▸ **WHAT YOU HAVE TO DO**
Print every line of the data below without changing a single character or the order of the lines.

Start of GIVEN ENTRIES

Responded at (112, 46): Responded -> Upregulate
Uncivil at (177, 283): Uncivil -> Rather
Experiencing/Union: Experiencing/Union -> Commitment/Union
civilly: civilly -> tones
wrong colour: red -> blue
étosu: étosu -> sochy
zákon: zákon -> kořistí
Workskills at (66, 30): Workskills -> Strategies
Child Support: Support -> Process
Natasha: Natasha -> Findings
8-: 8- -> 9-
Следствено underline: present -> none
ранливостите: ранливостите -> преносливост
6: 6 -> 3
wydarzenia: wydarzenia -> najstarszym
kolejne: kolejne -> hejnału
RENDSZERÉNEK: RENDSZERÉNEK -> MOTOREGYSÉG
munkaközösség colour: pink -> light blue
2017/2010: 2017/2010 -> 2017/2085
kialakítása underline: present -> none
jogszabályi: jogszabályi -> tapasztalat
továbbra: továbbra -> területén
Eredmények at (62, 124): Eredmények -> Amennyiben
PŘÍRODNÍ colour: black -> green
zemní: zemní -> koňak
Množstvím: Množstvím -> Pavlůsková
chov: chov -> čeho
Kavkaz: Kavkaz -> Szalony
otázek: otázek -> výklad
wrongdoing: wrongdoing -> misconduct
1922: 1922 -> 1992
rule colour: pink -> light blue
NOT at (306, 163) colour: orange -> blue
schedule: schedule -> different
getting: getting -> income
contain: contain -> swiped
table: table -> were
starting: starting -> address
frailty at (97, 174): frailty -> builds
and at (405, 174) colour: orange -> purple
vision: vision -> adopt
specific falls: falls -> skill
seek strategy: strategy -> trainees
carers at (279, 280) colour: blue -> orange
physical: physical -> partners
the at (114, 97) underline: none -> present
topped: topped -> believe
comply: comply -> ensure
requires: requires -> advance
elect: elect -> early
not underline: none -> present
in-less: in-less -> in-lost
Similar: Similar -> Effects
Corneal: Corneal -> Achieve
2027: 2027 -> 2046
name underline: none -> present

End of GIVEN ENTRIES

▸ **CORRECT RESPONSE**
Responded at (112, 46): Responded -> Upregulate
Uncivil at (177, 283): Uncivil -> Rather
Experiencing/Union: Experiencing/Union -> Commitment/Union
civilly: civilly -> tones
wrong colour: red -> blue
étosu: étosu -> sochy
zákon: zákon -> kořistí
Workskills at (66, 30): Workskills -> Strategies
Child Support: Support -> Process
Natasha: Natasha -> Findings
8-: 8- -> 9-
Следствено underline: present -> none
ранливостите: ранливостите -> преносливост
6: 6 -> 3
wydarzenia: wydarzenia -> najstarszym
kolejne: kolejne -> hejnału
RENDSZERÉNEK: RENDSZERÉNEK -> MOTOREGYSÉG
munkaközösség colour: pink -> light blue
2017/2010: 2017/2010 -> 2017/2085
kialakítása underline: present -> none
jogszabályi: jogszabályi -> tapasztalat
továbbra: továbbra -> területén
Eredmények at (62, 124): Eredmények -> Amennyiben
PŘÍRODNÍ colour: black -> green
zemní: zemní -> koňak
Množstvím: Množstvím -> Pavlůsková
chov: chov -> čeho
Kavkaz: Kavkaz -> Szalony
otázek: otázek -> výklad
wrongdoing: wrongdoing -> misconduct
1922: 1922 -> 1992
rule colour: pink -> light blue
NOT at (306, 163) colour: orange -> blue
schedule: schedule -> different
getting: getting -> income
contain: contain -> swiped
table: table -> were
starting: starting -> address
frailty at (97, 174): frailty -> builds
and at (405, 174) colour: orange -> purple
vision: vision -> adopt
specific falls: falls -> skill
seek strategy: strategy -> trainees
carers at (279, 280) colour: blue -> orange
physical: physical -> partners
the at (114, 97) underline: none -> present
topped: topped -> believe
comply: comply -> ensure
requires: requires -> advance
elect: elect -> early
not underline: none -> present
in-less: in-less -> in-lost
Similar: Similar -> Effects
Corneal: Corneal -> Achieve
2027: 2027 -> 2046
name underline: none -> present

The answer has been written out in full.